What the task requires ▸ Quote the lines from the line with "Page size: 2576x1449." up to and including the line with "list Run the", exactly as they appear.

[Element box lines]
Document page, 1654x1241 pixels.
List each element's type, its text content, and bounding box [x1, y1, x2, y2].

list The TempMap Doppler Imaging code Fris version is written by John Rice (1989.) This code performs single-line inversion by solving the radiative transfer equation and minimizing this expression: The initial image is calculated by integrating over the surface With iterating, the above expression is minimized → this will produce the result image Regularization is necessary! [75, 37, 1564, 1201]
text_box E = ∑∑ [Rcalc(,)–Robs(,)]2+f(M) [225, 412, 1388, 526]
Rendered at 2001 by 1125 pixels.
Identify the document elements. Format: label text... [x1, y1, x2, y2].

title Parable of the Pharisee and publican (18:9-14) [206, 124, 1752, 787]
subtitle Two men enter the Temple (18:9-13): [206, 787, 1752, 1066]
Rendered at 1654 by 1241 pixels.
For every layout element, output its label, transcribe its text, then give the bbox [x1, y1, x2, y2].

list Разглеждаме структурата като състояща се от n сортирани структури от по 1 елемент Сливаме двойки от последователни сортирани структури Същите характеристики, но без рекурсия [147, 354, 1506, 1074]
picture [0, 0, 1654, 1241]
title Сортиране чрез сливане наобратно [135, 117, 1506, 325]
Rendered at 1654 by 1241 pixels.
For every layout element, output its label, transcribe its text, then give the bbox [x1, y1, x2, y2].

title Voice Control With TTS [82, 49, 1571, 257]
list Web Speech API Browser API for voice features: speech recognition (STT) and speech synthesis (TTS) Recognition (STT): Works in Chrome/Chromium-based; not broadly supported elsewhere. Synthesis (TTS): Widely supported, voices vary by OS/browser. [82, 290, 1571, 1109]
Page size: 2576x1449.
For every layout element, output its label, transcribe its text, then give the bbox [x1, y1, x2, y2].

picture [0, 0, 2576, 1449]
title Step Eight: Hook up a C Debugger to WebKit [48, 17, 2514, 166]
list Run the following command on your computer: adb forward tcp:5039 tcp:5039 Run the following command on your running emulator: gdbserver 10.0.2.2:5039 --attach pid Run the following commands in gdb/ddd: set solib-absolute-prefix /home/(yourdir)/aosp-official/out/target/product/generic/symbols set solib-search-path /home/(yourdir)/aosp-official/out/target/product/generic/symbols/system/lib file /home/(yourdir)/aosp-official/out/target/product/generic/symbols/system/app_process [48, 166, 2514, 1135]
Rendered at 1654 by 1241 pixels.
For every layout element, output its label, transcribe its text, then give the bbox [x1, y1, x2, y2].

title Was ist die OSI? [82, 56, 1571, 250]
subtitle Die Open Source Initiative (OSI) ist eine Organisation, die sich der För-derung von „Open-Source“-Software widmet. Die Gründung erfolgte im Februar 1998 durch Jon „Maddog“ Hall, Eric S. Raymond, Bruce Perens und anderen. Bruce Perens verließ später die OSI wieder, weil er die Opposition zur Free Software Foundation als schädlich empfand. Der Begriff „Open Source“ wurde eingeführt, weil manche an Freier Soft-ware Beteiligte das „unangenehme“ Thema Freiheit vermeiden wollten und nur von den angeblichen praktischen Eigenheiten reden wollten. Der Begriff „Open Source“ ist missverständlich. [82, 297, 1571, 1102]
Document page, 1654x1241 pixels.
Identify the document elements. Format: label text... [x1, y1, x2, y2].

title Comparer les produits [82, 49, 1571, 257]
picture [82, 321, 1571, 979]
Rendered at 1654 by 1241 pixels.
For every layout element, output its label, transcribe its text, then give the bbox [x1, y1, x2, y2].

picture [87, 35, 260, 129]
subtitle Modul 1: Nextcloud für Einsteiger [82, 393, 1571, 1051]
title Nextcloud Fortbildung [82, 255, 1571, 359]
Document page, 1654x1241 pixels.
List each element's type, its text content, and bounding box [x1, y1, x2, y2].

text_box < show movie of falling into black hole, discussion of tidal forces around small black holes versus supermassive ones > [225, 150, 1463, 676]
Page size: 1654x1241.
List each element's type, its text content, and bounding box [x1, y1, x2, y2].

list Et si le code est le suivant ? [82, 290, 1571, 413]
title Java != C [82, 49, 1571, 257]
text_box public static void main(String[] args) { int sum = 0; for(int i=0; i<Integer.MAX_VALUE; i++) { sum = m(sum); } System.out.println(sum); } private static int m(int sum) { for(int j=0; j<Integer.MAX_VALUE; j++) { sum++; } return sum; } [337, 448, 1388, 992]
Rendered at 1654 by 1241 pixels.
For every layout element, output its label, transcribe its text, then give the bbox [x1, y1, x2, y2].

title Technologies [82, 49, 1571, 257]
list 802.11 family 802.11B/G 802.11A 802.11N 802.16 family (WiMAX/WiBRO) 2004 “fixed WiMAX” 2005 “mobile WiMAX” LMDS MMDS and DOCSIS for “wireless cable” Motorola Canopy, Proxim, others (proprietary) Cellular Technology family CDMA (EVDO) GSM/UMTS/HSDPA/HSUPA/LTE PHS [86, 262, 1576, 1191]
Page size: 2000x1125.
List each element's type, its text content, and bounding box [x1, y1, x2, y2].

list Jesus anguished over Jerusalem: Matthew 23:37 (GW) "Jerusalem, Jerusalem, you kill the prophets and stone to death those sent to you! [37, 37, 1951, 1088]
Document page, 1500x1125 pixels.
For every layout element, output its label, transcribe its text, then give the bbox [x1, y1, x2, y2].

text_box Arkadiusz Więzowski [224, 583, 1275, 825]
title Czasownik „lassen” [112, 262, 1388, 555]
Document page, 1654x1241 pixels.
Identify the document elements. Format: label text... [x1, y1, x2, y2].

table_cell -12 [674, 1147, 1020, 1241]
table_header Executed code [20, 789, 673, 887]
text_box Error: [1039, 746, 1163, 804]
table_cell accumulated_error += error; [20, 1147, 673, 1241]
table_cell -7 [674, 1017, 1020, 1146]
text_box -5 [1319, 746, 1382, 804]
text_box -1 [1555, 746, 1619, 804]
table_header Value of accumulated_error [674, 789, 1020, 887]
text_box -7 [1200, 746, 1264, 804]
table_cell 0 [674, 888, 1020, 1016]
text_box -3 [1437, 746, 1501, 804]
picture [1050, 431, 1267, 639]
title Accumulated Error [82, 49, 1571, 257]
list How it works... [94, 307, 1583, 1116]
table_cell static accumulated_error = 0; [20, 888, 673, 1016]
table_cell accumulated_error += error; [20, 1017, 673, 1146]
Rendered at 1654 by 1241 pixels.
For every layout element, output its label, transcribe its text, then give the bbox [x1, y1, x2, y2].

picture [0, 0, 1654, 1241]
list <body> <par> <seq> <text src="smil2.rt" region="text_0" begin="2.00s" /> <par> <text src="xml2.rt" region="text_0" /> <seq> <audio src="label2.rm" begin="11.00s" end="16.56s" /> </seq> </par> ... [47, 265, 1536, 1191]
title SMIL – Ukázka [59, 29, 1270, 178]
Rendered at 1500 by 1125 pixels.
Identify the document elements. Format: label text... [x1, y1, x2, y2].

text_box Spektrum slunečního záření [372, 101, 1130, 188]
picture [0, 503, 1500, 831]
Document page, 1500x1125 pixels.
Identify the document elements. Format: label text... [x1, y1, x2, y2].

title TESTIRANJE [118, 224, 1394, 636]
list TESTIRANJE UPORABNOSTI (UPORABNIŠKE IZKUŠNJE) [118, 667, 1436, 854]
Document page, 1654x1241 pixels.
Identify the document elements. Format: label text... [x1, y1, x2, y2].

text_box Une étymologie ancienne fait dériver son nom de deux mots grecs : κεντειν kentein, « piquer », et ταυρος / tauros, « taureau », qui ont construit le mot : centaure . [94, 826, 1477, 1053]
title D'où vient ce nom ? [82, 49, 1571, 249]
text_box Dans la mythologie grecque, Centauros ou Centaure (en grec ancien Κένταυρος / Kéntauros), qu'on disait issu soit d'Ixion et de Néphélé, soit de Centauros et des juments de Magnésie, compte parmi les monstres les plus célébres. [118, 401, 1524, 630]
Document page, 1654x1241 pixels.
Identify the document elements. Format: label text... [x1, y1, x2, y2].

Written response ▸
Page size: 2576x1449.
For every layout element, output its label, transcribe its text, then give the bbox [x1, y1, x2, y2].

picture [0, 0, 2576, 1449]
title Step Eight: Hook up a C Debugger to WebKit [48, 17, 2514, 166]
list Run the following command on your computer: adb forward tcp:5039 tcp:5039 Run the following command on your running emulator: gdbserver 10.0.2.2:5039 --attach pid Run the following commands in gdb/ddd: set solib-absolute-prefix /home/(yourdir)/aosp-official/out/target/product/generic/symbols set solib-search-path /home/(yourdir)/aosp-official/out/target/product/generic/symbols/system/lib file /home/(yourdir)/aosp-official/out/target/product/generic/symbols/system/app_process [48, 166, 2514, 1135]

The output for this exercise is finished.